New York's Lawrence Taylor called the new alignment "not really a true 4-3, more of a wide-tackle six-man line, because the outside linebackers, me and Carl Banks, were playing so close up."

Pepper Johnson, normally the weak inside linebacker in the 3-4, was the middle linebacker on Sunday, a position he had never played before. "My responsibility was to look for Neal Anderson's cutbacks," he said of Chicago's leading rusher, "but our two tackles, Mike Fox and Erik Howard, were doing such a good job stuffing everything inside that I wasn't in on a whole lot of tackles." The overall result was 27 yards rushing for the Bears, their lowest total in 23 years.

The Giants' idea was to force the game into the hands of quarterback Mike Tomczak, who has been starting in place of injured Jim Harbaugh, and the Bears obliged by stubbornly running the ball on eight of their first nine first downs (for a net of 16 yards), giving Tomczak a succession of third-and-long situations.

Early in the game, however, Tomczak, a six-year pro who came into the NFL as a pure free agent, did better than expected. He shocked the Giants with a neat 37-yard pass to wideout Wendell Davis on the game's second play. The Bears would have been in field-goal range three plays later had Anderson not dropped a pass. Dennis Gentry mishandled Tomczak's next throw, and cornerback Mark Collins picked it off and returned it 11 yards to set up a Giants field goal.

So how much did this matter, really, this orgy of strategy? "Look, we've seen plenty of four-man lines," Anderson said afterward. "We've got a veteran line that knows how to block it. It's not so much the formation, it's the athletes they put in those positions."
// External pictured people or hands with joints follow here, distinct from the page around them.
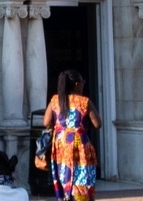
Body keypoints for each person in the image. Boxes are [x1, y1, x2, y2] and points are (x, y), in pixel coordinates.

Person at [43, 69, 100, 201]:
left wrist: (61, 128)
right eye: (82, 82)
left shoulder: (55, 100)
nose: (83, 84)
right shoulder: (84, 101)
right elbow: (97, 124)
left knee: (64, 178)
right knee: (82, 180)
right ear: (76, 84)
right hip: (80, 146)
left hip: (61, 147)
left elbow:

New York's offensive philosophy was to throw early to take the edge off the Bears defensive linemen and then come back and pound them with the run. The Giants' first TD drive featured the pass, the second was on the ground. O.J. Anderson, showing an amazingly fresh pair of legs for a 33-year-old back with 12 NFL seasons behind him, did most of the work.

The joker in the deck was Hostetler, who had done well in subbing for Phil Simms during the regular season but was an unknown commodity in the pressure-filled playoffs. It was his running, not his throwing, that gave Chicago headaches. He converted two fourth-down plays on bootlegs, scored a TD on another keeper and ended with 43 yards on six carries. He gives New York another element, something the 49ers didn't have to worry about when they beat the Giants and Simms 7-3 last month.

Against the Bears, the big advantage New York had was an extra week to prepare for the game, a result of the new playoff formula that awards byes to the two division champions in each conference with the best records while the third division champion—in this case, Chicago—and the three wild cards are knocking themselves out. Only one of the four playoff games last weekend, the AFC matchup won by the L.A. Raiders 20-10 over the Cincinnati Bengals, was close until the end—and in all four cases the well-rested home team won. By adding two teams to the playoff mix—in order to put two more games on TV—the NFL had created that most dreaded of conditions: competitive imbalance.

Now the Giants and 49ers, the NFC's two best teams, will meet again to determine the conference's representative in the Super Bowl. New York doesn't have to worry about making exotic defensive changes to stop San Francisco's running game, because the Niners don't have one. Joe Montana is enough to worry about.

"I'm sure Montana's eyes had to light up at the way we were throwing the ball," said Tomczak, who ended up 17 of 36 for 205 yards and was not sacked. "They could play a 10-9 game against the Giants, or it could be 30-3, either way. It's NFL championship football."

Where you dance with whoever's around.



On this goal-line stand, Johnson's headgear went for more yardage than the Bears did.



With Chicago forced to pass, Giants like Everson Walls were hits.